ENTRIES PROVIDED:
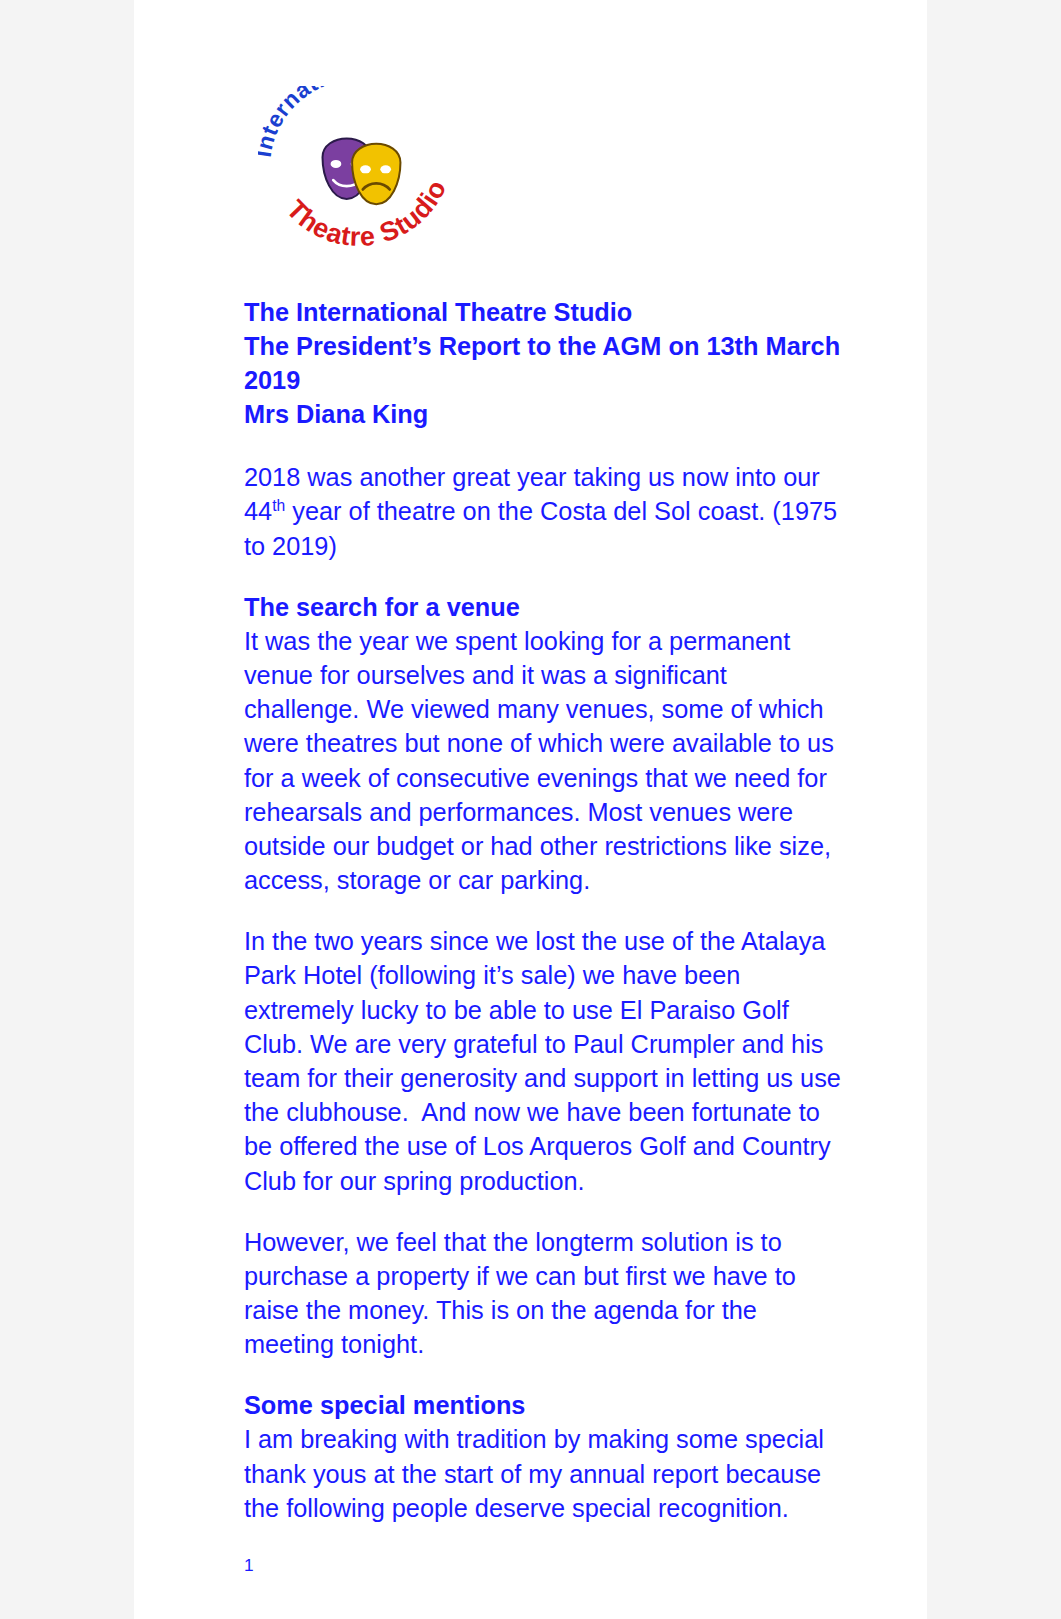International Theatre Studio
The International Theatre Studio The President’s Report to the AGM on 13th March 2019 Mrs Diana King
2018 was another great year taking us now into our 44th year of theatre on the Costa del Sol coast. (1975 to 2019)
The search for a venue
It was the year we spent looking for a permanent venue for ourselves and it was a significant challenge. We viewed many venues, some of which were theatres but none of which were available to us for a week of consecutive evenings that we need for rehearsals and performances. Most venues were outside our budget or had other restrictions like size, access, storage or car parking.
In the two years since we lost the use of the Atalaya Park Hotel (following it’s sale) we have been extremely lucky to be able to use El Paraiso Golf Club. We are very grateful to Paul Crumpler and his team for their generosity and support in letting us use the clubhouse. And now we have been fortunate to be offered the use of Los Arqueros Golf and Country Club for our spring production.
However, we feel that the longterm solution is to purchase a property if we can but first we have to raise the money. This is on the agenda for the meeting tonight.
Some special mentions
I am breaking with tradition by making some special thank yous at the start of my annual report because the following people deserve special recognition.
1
...
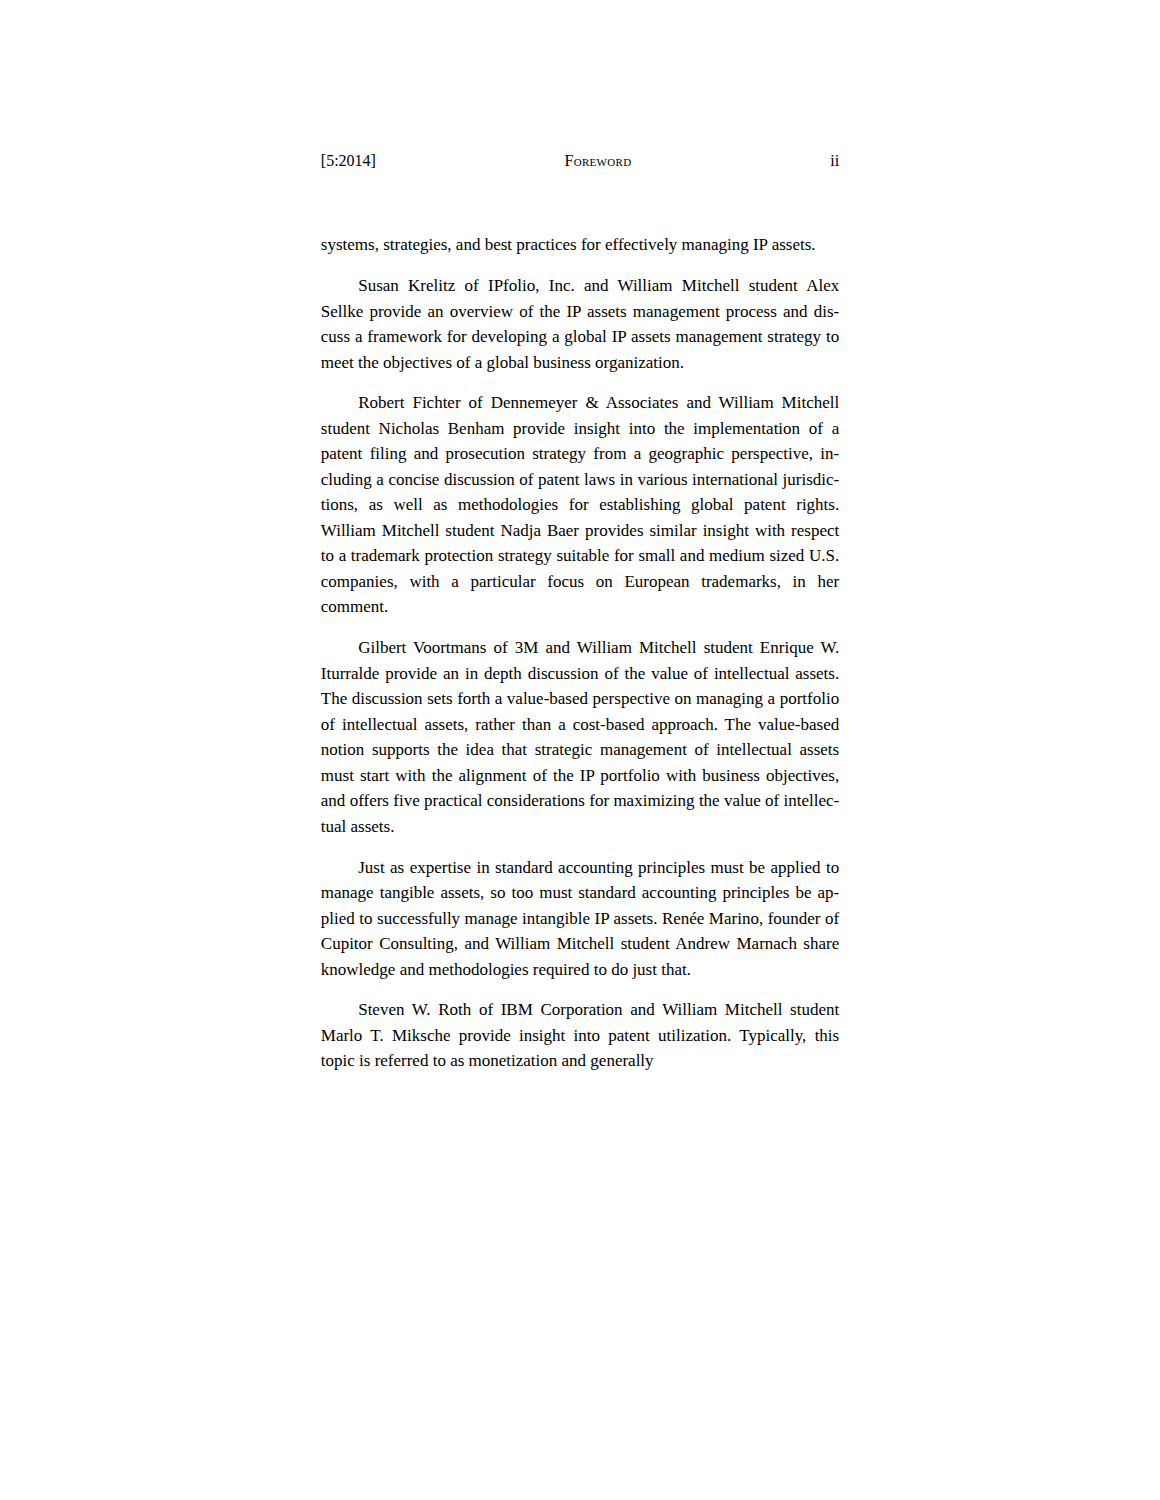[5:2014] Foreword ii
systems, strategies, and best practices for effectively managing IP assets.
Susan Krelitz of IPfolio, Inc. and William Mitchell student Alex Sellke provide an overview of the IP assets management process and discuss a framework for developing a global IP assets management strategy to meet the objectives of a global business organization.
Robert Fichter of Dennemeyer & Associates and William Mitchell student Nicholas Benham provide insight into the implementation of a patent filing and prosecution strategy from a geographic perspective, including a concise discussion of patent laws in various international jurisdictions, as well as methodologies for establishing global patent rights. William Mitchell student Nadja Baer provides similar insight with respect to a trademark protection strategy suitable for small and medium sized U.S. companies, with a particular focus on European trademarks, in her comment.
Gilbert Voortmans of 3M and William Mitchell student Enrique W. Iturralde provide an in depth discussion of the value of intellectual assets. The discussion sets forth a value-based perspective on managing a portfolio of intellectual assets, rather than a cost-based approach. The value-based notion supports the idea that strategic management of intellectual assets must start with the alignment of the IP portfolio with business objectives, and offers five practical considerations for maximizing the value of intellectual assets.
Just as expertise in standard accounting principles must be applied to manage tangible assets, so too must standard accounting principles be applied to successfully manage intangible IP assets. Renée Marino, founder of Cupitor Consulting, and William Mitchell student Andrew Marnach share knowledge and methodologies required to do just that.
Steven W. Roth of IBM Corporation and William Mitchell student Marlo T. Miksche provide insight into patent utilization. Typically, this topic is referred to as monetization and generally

ASSIGNED TASK:
Work out how many lines above have the string "venue" in them, and give only the number.

OUTPUT FOR THIS TASK:
2